Create and manage databases
You can create and manage databases using:
-
The Fauna Dashboard
-
The Fauna CLI
Create and manage top-level databases
To create or manage a top-level database using the Fauna CLI or an FQL
query, you must use an authentication secret scoped to the account’s top-level
context. You can create a top-level secret using the
fauna cloud-login
command.
Create and manage child databases
To create or manage a child database using the Fauna CLI or an FQL query, you must use an authentication secret scoped to the parent database.
Rename a database
You can rename a database using the Fauna Dashboard. You can also use
update()
to rename a
database in an FQL query:
// Renames the `ECommerce` database to `EcommerceStore`.
Database.byName("ECommerce")!.update({
name: "ECommerceStore"
})
Renaming a database changes its reference but preserves inbound references to the database. Data in a renamed database remains accessible using existing keys.
Delete a database
You can delete a database using the Fauna Dashboard or the
Fauna CLI's
delete-database
command:
fauna delete-database ECommerce
You can also use delete()
to delete child databases in an FQL query:
// Renames the `ECommerce` database to `EcommerceStore`.
Database.byName("ECommerce")!.delete()
Considerations
When you delete a database, its data becomes inaccessible and is asynchronously deleted. As part of the deletion process, Fauna recursively deletes:
-
Any keys scoped to the database.
-
The database’s child databases, including any nested databases.

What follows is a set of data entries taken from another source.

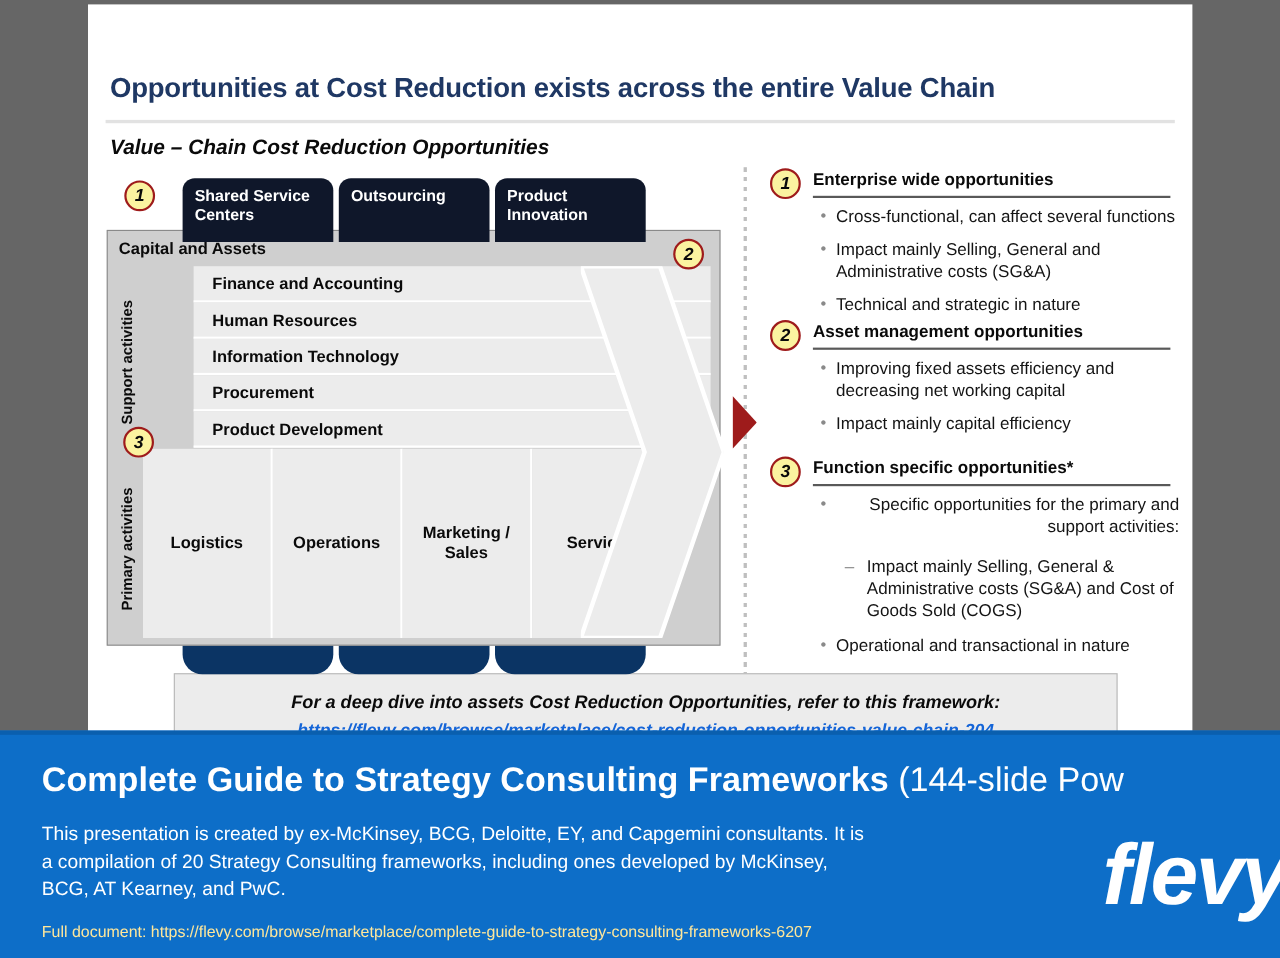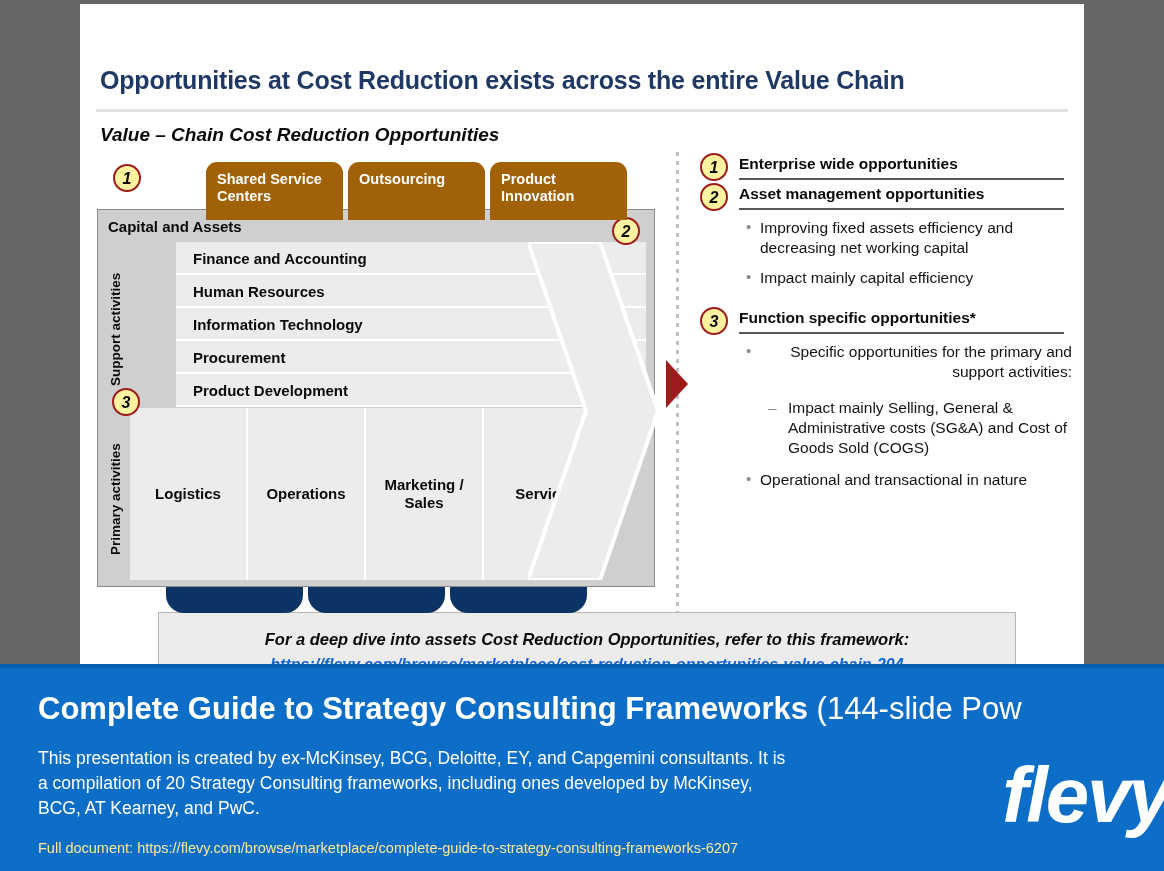--- a/index.html
+++ b/index.html
@@ -42,30 +42,29 @@
     font-size: 19px;
     font-weight: bold;
     font-style: italic;
     color: #0A0A0A;
     white-space: nowrap;
   }
 
   
   .tab {
     position: absolute;
-    background: #a16207;
+    background: #0f172a;
     color: #ffffff;
     font-size: 14.5px;
     font-weight: bold;
     line-height: 16.5px;
     border-radius: 11px 11px 0 0;
     padding: 9px 0 8px 11px;
     height: 58px;
     z-index: 5;
-    margin-left: 40px;
   }
   .tab.t1 { left: 86px; top: 158px; width: 137px; }
   .tab.t2 { left: 228px; top: 158px; width: 137px; }
   .tab.t3 { left: 370px; top: 158px; width: 137px; }
 
   
   .tab-stub {
     position: absolute;
     background: #0B3464;
     height: 36px;
@@ -320,20 +319,25 @@
     </svg>
 
     <div class="rp">
 
       <div class="rp-block">
         <div class="rp-head-row">
           <div class="rp-num">1</div>
           <div class="rp-title">Enterprise wide opportunities</div>
           <div class="rp-rule"></div>
         </div>
+        <div class="rp-list">
+          <div class="rp-li">Cross-functional, can affect several functions</div>
+          <div class="rp-li">Impact mainly Selling, General and Administrative costs (SG&amp;A)</div>
+          <div class="rp-li" style="margin-bottom:2px;">Technical and strategic in nature</div>
+        </div>
       </div>
 
       <div class="rp-block" style="margin-top:0px;">
         <div class="rp-head-row">
           <div class="rp-num">2</div>
           <div class="rp-title">Asset management opportunities</div>
           <div class="rp-rule"></div>
         </div>
         <div class="rp-list">
           <div class="rp-li">Improving fixed assets efficiency and decreasing net working capital</div>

Deleting a database with a large number of keys can exceed Transactional Write Ops throughput limits and cause errors with a 429 HTTP status code.
Deleting a database with a large number of child databases can cause errors with a 440 HTTP status code.
To avoid throttling or timeouts, incrementally delete all keys and child databases before deleting the database. See delete all keys and delete all child databases.